Performance considerations

Benchmark from validating 10,000 product objects:

  • Ajv: 25ms (fastest)
  • joi: 180ms
  • jsonschema (Python): 320ms
  • pydantic: 145ms

For high-throughput APIs processing thousands of requests, Ajv's performance advantage matters. For most applications, any validator is fast enough.

Schema Versioning Strategies

When building APIs that evolve over time, schema versioning prevents breaking changes. Here's how I handle it in production.
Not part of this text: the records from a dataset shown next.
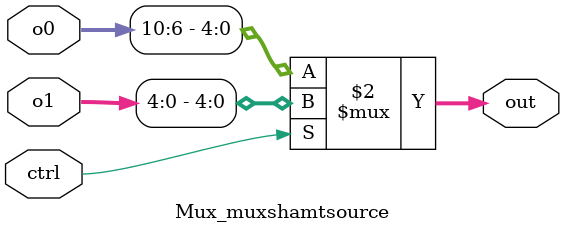
<source format=v>
module Mux_muxshamtsource(
    input wire ctrl,
    input wire [31:0] o0,
    input wire [31:0] o1,
    output wire [4:0] out
);

assign out = (ctrl == 1'b1) ? o1[4:0] : o0[10:6];

endmodule
</source>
Semantic versioning for schemas

schemas/
  product/
    v1.0.0.json   # Initial schema
    v1.1.0.json   # Added optional fields (backward compatible)
    v2.0.0.json   # Breaking changes

Backward-compatible changes

Safe changes that don't break existing clients:

  • Adding optional fields
  • Removing required fields
  • Making validation less strict (removing patterns, increasing max values)
  • Adding enum values

Breaking changes

Changes that require major version bump:

  • Removing fields
  • Making optional fields required
  • Changing field types
  • Making validation stricter
  • Removing enum values

Multi-version support

Support multiple schema versions simultaneously:

const schemas = {
  'v1': require('./schemas/product/v1.0.0.json'),
  'v2': require('./schemas/product/v2.0.0.json')
};

const validators = {};
Object.keys(schemas).forEach(version => {
  validators[version] = ajv.compile(schemas[version]);
});

app.post('/api/v1/products', validateVersion('v1'), createProduct);
app.post('/api/v2/products', validateVersion('v2'), createProduct);

function validateVersion(version) {
  return (req, res, next) => {
    if (!validators[version](req.body)) {
      return res.status(400).json({
        error: 'Validation failed',
        version,
        details: validators[version].errors
      });
    }
    next();
  };
}

Migration paths

Help clients migrate between versions:

function migrateV1toV2(v1Data) {
  return {
    ...v1Data,
    // v2 renamed 'category' to 'categoryId'
    categoryId: v1Data.category,
    // v2 added required field
    createdAt: new Date().toISOString()
  };
}

// Accept v1 data but store as v2
app.post('/api/v1/products', (req, res) => {
  const v2Data = migrateV1toV2(req.body);
  if (validators.v2(v2Data)) {
    const product = createProduct(v2Data);
    res.status(201).json(product);
  }
});

Schema validation transformed how I build APIs. When building AI translation systems across Copenhagen-based teams, schemas served as the single source of truth for data structure. Debugging time dropped dramatically because invalid data never made it past the API boundary.